▸ **PROBLEM DETAILS**
Could you reproduce every line of the records below word for word, leaving the pictures out of your answer?

▸ **PROVIDED MATERIAL**
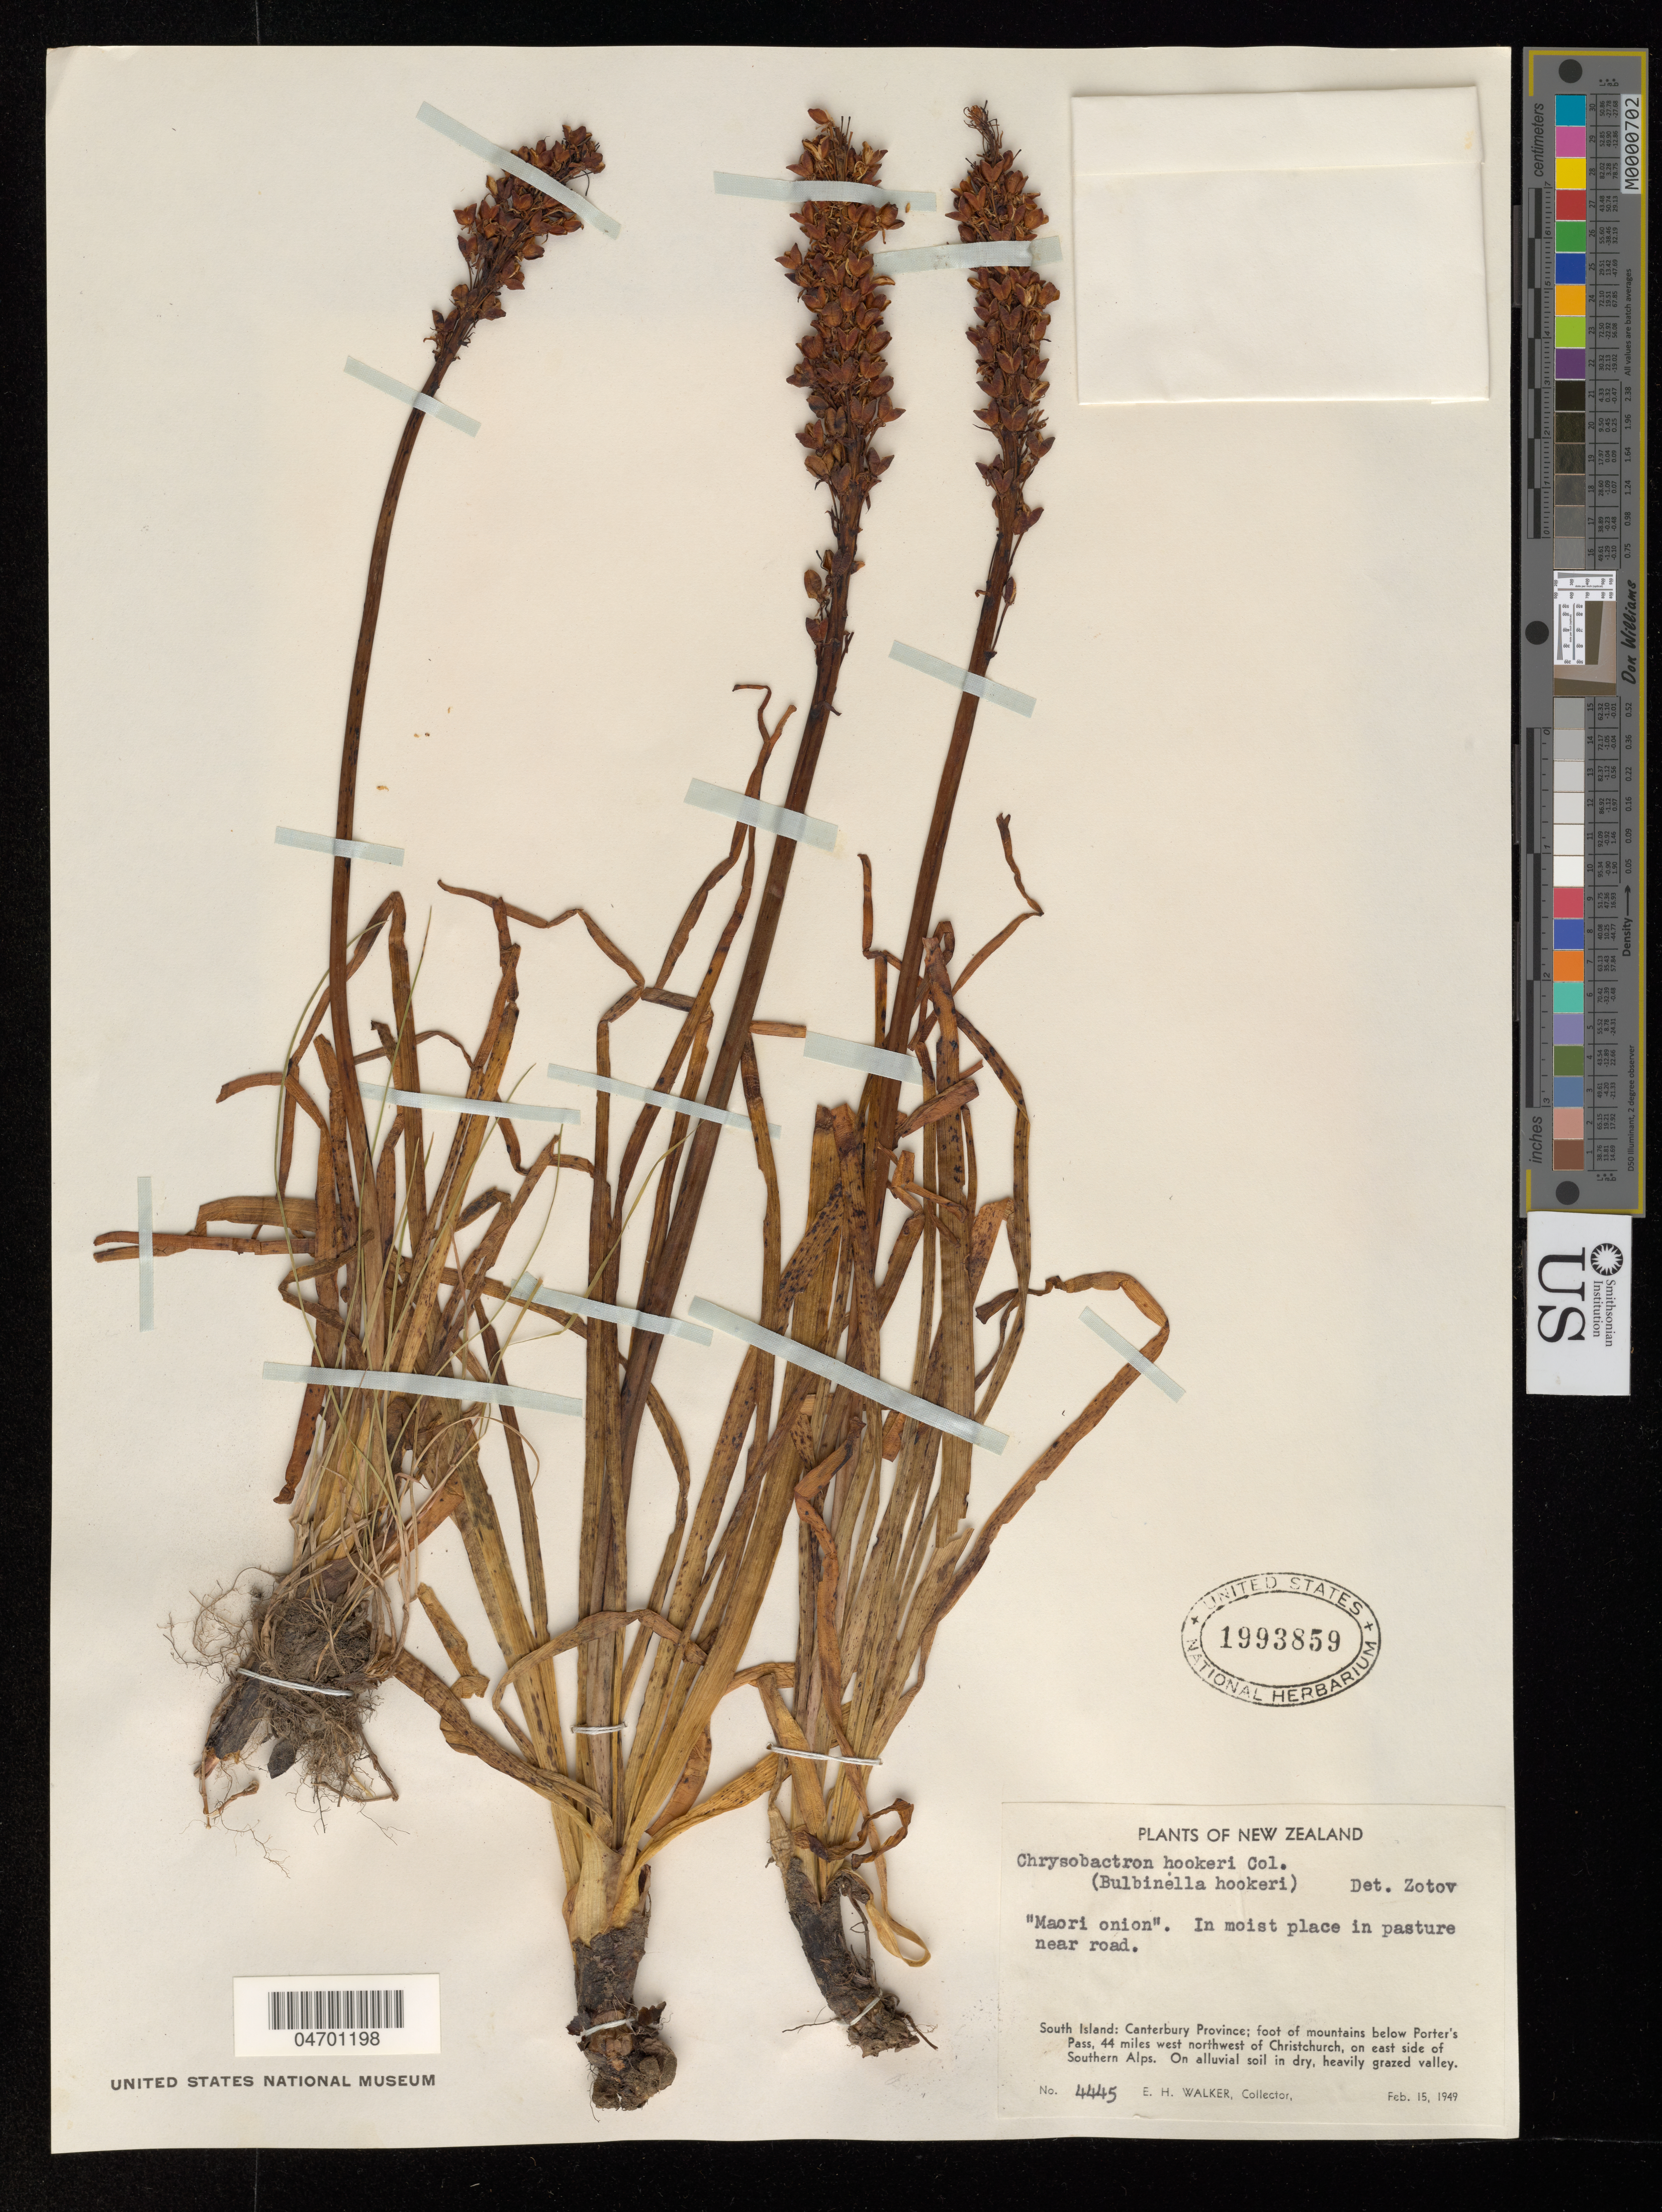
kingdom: Plantae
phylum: Tracheophyta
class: Liliopsida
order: Asparagales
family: Asphodelaceae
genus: Bulbinella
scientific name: Bulbinella hookeri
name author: (Colenso ex Hook.) Mottet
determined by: Strong, Mark T., (BOT), Smithsonian Institution - National Museum of Natural History (UNITED STATES)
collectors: E. H. Walker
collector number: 4445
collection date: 1949-02-15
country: New Zealand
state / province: Canterbury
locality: In moist place in pasture near road. South Island: foot of mountains below Porter's Pass, 44 miles west northwest of Christchurch, on east side of Southern Alps.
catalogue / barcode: US 1993859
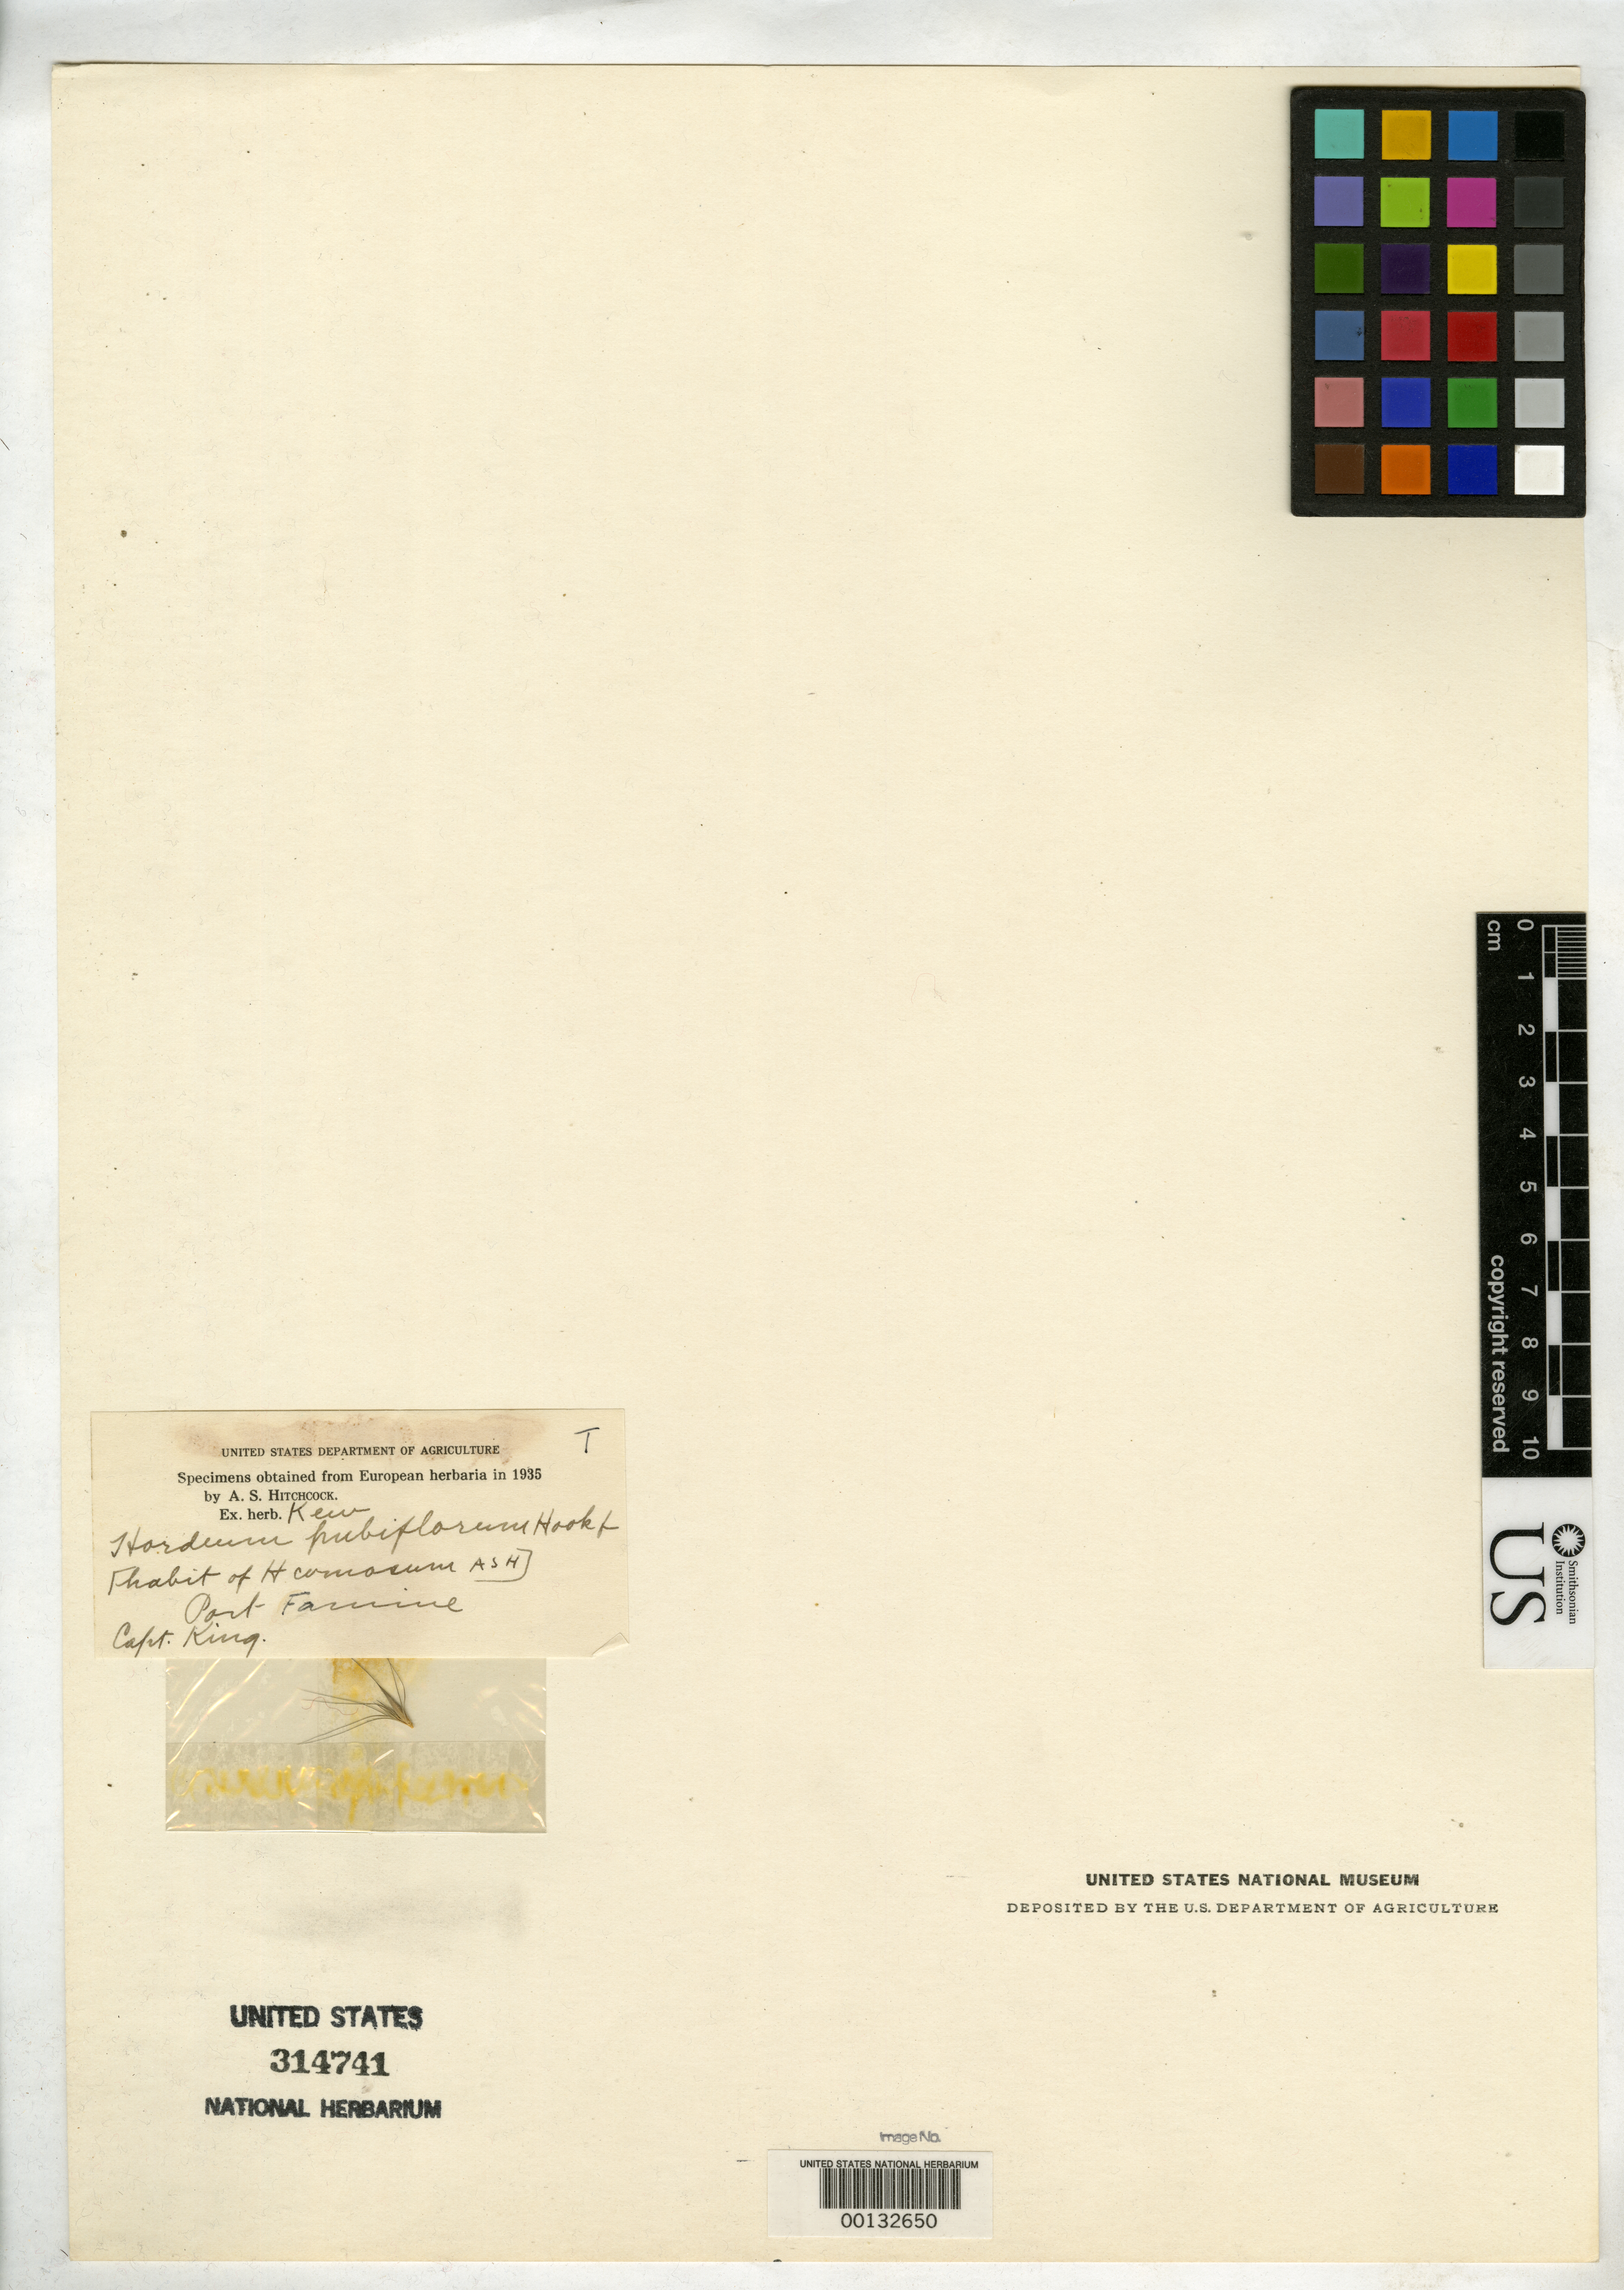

▸ **TASK RESULT**
kingdom: Plantae
phylum: Tracheophyta
class: Liliopsida
order: Asparagales
family: Asphodelaceae
genus: Bulbinella
scientific name: Bulbinella hookeri
name author: (Colenso ex Hook.) Mottet
determined by: Strong, Mark T., (BOT), Smithsonian Institution - National Museum of Natural History (UNITED STATES)
collectors: E. H. Walker
collector number: 4445
collection date: 1949-02-15
country: New Zealand
state / province: Canterbury
locality: In moist place in pasture near road. South Island: foot of mountains below Porter's Pass, 44 miles west northwest of Christchurch, on east side of Southern Alps.
catalogue / barcode: US 1993859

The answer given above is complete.